Cookbooks aren’t just collections of recipes anymore. They are expected to tell stories—usually about the author or her theory of better living through better eating. And alongside their roles as memoir and social agenda, cookbooks can also be travelogues, especially when the focus is on ethnic foods.
Ripe Figs: Recipes and Stories from Turkey, Greece, and Cyprus, answers to all of the above. Yasmin Khan opens her cookbook at a migrant camp on the Greek island of Lesvos, where she pitched in at a community center serving meals to refugees, many of them survivors of a perilous journey across the Mediterranean from Libya. Migration is also part of her personal story. Her family had roots in Pakistan, lived in Iran but left that country for the UK. She now lives in London. A fond childhood memory involves visiting Turkey, “feasting on sumac and lemon-doused fish kebabs, drinking cartons of piquant sour cherry juice, and picking up dense sticky squares of pistachio baklava with my fingers.”
In a sense, the foods she focuses on in Ripe Figs are the fruit of migration, the ebb and flow of empires and religions, armies and merchants, over a corner of the Eastern Mediterranean whose nations share climate, flora and fauna. The reality is that the kitchens of Turkey, Greece and Cyprus are dialects of a culinary language that sweeps east through Persia, inches northward into the Balkans and south across the North African shore.
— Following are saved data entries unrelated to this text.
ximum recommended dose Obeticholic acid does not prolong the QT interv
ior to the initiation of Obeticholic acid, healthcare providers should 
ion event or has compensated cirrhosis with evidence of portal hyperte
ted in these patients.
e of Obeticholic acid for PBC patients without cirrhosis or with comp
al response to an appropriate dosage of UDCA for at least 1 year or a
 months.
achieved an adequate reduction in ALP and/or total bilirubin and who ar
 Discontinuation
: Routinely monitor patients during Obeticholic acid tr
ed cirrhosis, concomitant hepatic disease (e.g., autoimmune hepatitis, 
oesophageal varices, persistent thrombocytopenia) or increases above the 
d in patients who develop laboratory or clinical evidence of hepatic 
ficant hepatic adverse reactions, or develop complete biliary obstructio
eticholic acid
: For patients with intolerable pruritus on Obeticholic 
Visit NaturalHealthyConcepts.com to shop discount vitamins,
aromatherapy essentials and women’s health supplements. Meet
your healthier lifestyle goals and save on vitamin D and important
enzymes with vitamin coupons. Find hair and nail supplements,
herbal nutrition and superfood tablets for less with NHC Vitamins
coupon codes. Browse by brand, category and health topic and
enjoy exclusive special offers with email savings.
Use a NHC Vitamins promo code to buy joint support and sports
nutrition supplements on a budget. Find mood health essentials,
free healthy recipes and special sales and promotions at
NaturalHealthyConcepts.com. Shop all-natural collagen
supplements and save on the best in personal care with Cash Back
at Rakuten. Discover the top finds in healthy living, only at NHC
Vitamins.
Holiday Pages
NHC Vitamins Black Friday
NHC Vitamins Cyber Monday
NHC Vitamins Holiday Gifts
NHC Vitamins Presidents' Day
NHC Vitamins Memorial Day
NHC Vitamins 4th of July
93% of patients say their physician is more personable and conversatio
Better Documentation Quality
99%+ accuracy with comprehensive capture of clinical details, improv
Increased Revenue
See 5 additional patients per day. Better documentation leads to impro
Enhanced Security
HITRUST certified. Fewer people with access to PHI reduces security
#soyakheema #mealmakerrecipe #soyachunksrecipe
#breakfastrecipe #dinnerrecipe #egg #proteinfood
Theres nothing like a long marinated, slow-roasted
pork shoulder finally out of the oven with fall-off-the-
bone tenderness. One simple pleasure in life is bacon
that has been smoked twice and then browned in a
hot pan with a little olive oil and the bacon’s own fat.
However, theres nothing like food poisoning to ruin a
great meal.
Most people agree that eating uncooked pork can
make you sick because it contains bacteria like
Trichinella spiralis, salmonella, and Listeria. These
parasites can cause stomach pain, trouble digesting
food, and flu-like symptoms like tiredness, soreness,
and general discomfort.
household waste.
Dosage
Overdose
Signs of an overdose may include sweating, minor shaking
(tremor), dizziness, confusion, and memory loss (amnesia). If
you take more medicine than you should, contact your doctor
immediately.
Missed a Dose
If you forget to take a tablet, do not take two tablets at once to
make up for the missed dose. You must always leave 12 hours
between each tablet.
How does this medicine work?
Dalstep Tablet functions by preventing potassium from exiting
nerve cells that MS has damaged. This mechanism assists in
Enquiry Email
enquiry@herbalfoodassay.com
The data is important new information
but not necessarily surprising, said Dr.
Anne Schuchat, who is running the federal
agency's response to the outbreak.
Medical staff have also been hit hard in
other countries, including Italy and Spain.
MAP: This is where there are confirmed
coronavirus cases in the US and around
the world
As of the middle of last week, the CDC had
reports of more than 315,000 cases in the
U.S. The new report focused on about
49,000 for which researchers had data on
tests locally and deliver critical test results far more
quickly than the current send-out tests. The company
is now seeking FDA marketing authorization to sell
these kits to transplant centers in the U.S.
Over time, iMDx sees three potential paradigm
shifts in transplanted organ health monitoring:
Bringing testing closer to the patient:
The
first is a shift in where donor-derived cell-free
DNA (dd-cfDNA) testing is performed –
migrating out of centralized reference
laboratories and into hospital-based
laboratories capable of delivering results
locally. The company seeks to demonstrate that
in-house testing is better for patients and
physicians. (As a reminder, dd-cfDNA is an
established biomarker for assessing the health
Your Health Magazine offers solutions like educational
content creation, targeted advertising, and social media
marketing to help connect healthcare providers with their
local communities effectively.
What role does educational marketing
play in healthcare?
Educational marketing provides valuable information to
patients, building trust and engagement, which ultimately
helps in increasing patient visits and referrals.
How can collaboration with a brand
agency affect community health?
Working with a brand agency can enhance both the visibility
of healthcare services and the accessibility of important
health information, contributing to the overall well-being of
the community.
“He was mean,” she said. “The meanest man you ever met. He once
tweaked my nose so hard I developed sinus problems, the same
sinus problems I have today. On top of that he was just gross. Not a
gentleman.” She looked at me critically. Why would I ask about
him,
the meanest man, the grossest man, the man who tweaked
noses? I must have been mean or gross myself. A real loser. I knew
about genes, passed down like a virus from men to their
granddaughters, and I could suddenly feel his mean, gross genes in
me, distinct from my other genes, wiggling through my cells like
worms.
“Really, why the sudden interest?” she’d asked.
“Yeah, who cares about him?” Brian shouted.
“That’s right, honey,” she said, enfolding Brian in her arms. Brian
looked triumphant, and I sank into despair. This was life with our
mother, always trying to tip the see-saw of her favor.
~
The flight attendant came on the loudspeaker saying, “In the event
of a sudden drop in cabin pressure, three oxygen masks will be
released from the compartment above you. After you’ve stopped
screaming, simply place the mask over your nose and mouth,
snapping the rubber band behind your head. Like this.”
Almost needless to add, Khan advocates for a Mediterranean diet with vegetables and legumes as prominent as meat. She stocks her pantry and refrigerator with olive oil, yogurt, butter, cheese, dried herbs and spices, nuts and seeds and fruit molasses. Rice, orzo pasta and bulgar wheat are cooking staples. The flavors are marvelous and most of the key ingredients have their own inherent health benefits.
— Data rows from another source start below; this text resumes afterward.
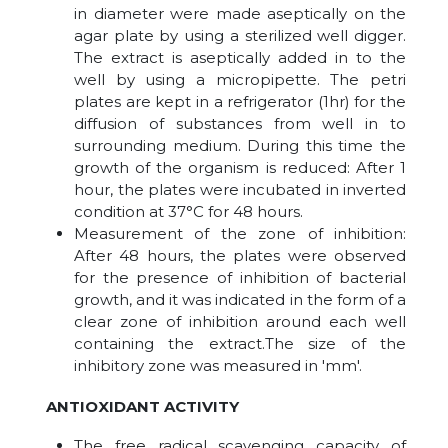
in diameter were made aseptically on the
agar plate by using a sterilized well digger.
The extract is aseptically added in to the
well by using a micropipette. The petri
plates are kept in a refrigerator (1hr) for the
diffusion of substances from well in to
surrounding medium. During this time the
growth of the organism is reduced: After 1
hour, the plates were incubated in inverted
condition at 37°C for 48 hours.
Measurement of the zone of inhibition:
After 48 hours, the plates were observed
for the presence of inhibition of bacterial
growth, and it was indicated in the form of a
clear zone of inhibition around each well
containing the extract.The size of the
inhibitory zone was measured in 'mm'.
ANTIOXIDANT ACTIVITY
The free radical scavenging capacity of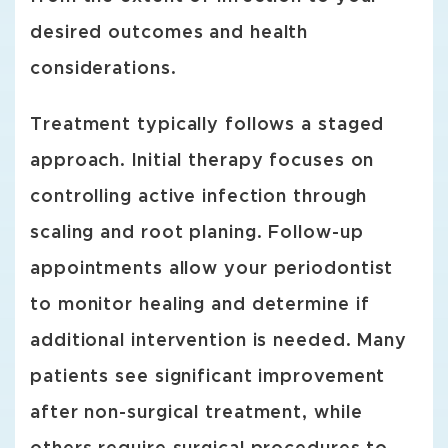
desired outcomes and health
considerations.
Treatment typically follows a staged
approach. Initial therapy focuses on
controlling active infection through
scaling and root planing. Follow-up
appointments allow your periodontist
to monitor healing and determine if
additional intervention is needed. Many
patients see significant improvement
after non-surgical treatment, while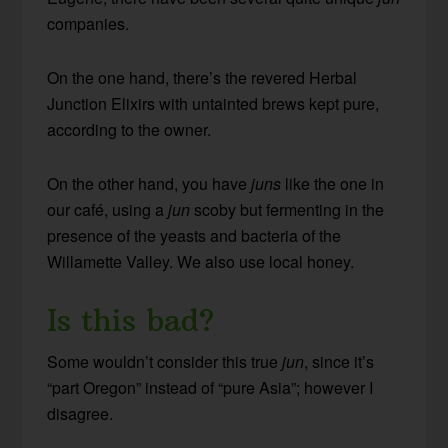
companies.
On the one hand, there’s the revered Herbal
Junction Elixirs with untainted brews kept pure,
according to the owner.
On the other hand, you have
juns
like the one in
our café, using a
jun
scoby but fermenting in the
presence of the yeasts and bacteria of the
Willamette Valley. We also use local honey.
Is this bad?
Some wouldn’t consider this true
jun
, since it’s
“part Oregon” instead of “pure Asia”; however I
disagree.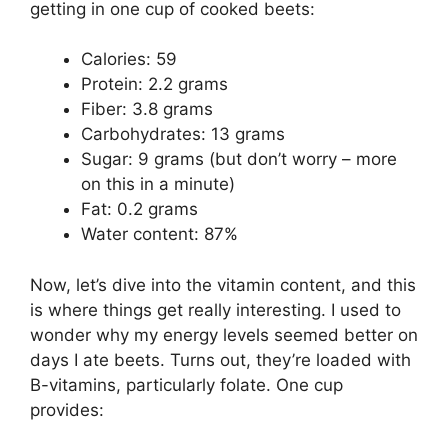
getting in one cup of cooked beets:
Calories: 59
Protein: 2.2 grams
Fiber: 3.8 grams
Carbohydrates: 13 grams
Sugar: 9 grams (but don’t worry – more
on this in a minute)
Fat: 0.2 grams
Water content: 87%
Now, let’s dive into the vitamin content, and this
is where things get really interesting. I used to
wonder why my energy levels seemed better on
days I ate beets. Turns out, they’re loaded with
B-vitamins, particularly folate. One cup
provides: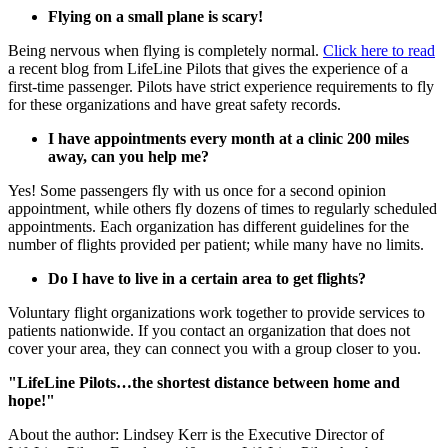
Flying on a small plane is scary!
Being nervous when flying is completely normal.
Click here to read
a recent blog from LifeLine Pilots that gives the experience of a
first-time passenger. Pilots have strict experience requirements to fly
for these organizations and have great safety records.
I have appointments every month at a clinic 200 miles
away, can you help me?
Yes! Some passengers fly with us once for a second opinion
appointment, while others fly dozens of times to regularly scheduled
appointments. Each organization has different guidelines for the
number of flights provided per patient; while many have no limits.
Do I have to live in a certain area to get flights?
Voluntary flight organizations work together to provide services to
patients nationwide. If you contact an organization that does not
cover your area, they can connect you with a group closer to you.
"LifeLine Pilots…the shortest distance between home and
hope!"
About the author: Lindsey Kerr is the Executive Director of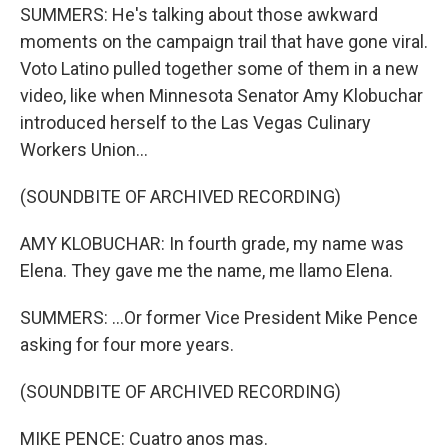
SUMMERS: He's talking about those awkward
moments on the campaign trail that have gone viral.
Voto Latino pulled together some of them in a new
video, like when Minnesota Senator Amy Klobuchar
introduced herself to the Las Vegas Culinary
Workers Union...
(SOUNDBITE OF ARCHIVED RECORDING)
AMY KLOBUCHAR: In fourth grade, my name was
Elena. They gave me the name, me llamo Elena.
SUMMERS: ...Or former Vice President Mike Pence
asking for four more years.
(SOUNDBITE OF ARCHIVED RECORDING)
MIKE PENCE: Cuatro anos mas.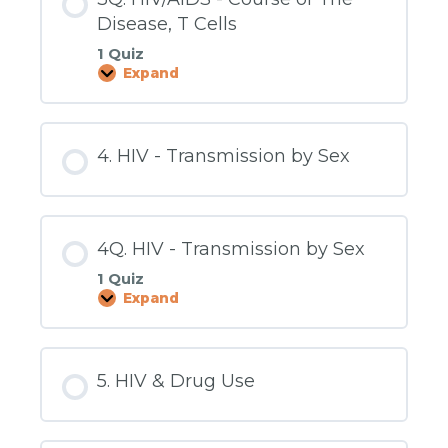
Disease, T Cells
1 Quiz
Expand
3Q.
HIV/AIDS
-
Course
of
4. HIV - Transmission by Sex
The
Disease,
T
Cells
4Q. HIV - Transmission by Sex
1 Quiz
Expand
4Q.
HIV
-
Transmission
by
5. HIV & Drug Use
Sex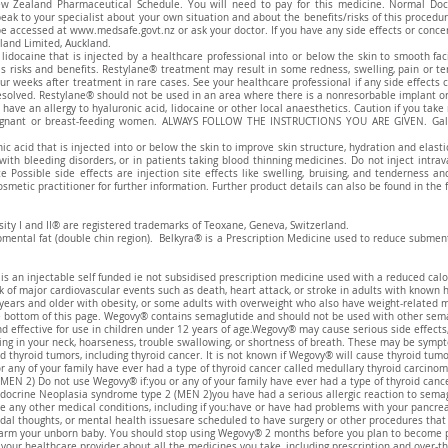
w Zealand Pharmaceutical Schedule. You will need to pay for this medicine. Normal Doc
eak to your specialist about your own situation and about the benefits/risks of this procedu
be accessed at
www.medsafe.govt.nz
or ask your doctor. If you have any side effects or conc
land Limited, Auckland.
 lidocaine that is injected by a healthcare professional into or below the skin to smooth fa
has risks and benefits. Restylane® treatment may result in some redness, swelling, pain or t
ur weeks after treatment in rare cases. See your healthcare professional if any side effects
esolved. Restylane® should not be used in an area where there is a nonresorbable implant or 
have an allergy to hyaluronic acid, lidocaine or other local anaesthetics. Caution if you tak
egnant or breast-feeding women. ALWAYS FOLLOW THE INSTRUCTIONS YOU ARE GIVEN. Galder
ic acid that is injected into or below the skin to improve skin structure, hydration and elast
 with bleeding disorders, or in patients taking blood thinning medicines. Do not inject intra
e Possible side effects are injection site effects like swelling, bruising, and tenderness 
smetic practitioner for further information. Further product details can also be found in the 
sity I and II® are registered trademarks of Teoxane, Geneva, Switzerland.
bmental fat (double chin region). Belkyra® is a Prescription Medicine used to reduce submenta
an injectable self funded ie not subsidised prescription medicine used with a reduced calor
k of major cardiovascular events such as death, heart attack, or stroke in adults with known 
years and older with obesity, or some adults with overweight who also have weight-related 
he bottom of this page. Wegovy® contains semaglutide and should not be used with other sema
d effective for use in children under 12 years of age.Wegovy® may cause serious side effects,
ling in your neck, hoarseness, trouble swallowing, or shortness of breath. These may be sympt
yroid tumors, including thyroid cancer. It is not known if Wegovy® will cause thyroid tumor
 any of your family have ever had a type of thyroid cancer called medullary thyroid carcinom
MEN 2) Do not use Wegovy® if:you or any of your family have ever had a type of thyroid cance
docrine Neoplasia syndrome type 2 (MEN 2)you have had a serious allergic reaction to semag
ve any other medical conditions, including if you:have or have had problems with your pancre
idal thoughts, or mental health issuesare scheduled to have surgery or other procedures tha
m your unborn baby. You should stop using Wegovy® 2 months before you plan to become pre
your healthcare provider about all the medicines you take, including prescription and over-t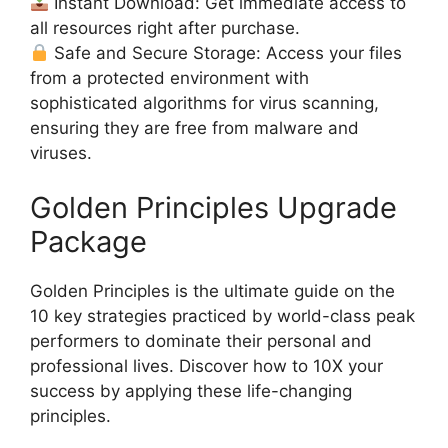
Instant Download: Get immediate access to
all resources right after purchase.
Safe and Secure Storage: Access your files
from a protected environment with
sophisticated algorithms for virus scanning,
ensuring they are free from malware and
viruses.
Golden Principles Upgrade
Package
Golden Principles is the ultimate guide on the
10 key strategies practiced by world-class peak
performers to dominate their personal and
professional lives. Discover how to 10X your
success by applying these life-changing
principles.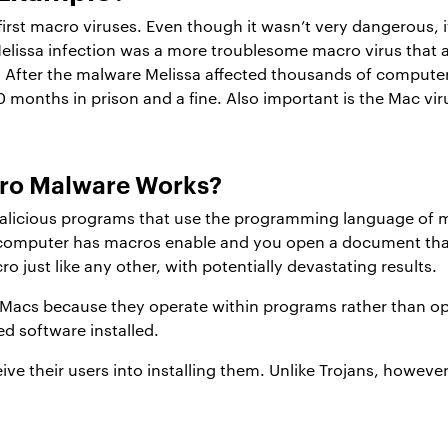
rst macro viruses. Even though it wasn’t very dangerous, i
issa infection was a more troublesome macro virus that a
 After the malware Melissa affected thousands of compute
0 months in prison and a fine. Also important is the Mac vi
cro Malware Works?
alicious programs that use the programming language of ma
 computer has macros enable and you open a document that
o just like any other, with potentially devastating results.
Macs because they operate within programs rather than ope
d software installed.
ive their users into installing them. Unlike Trojans, howeve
But beyond the stories and colorful photography, cookbooks still need recipes with clear instructions and promising outcomes. Ripe Figs delivers that as well with sections on breakfast, breadmaking, appetizers, soups, salads, entrees and desserts. Many dishes are vegetarian and Khan gives instruction for going vegan and gluten-free.
Ripe Figs is a joy to read, giving a tactile sense for places and preparations. Like a good food writer, Khan can make you hungry for the meals she describes. Ripe Figs is published by W.W. Norton.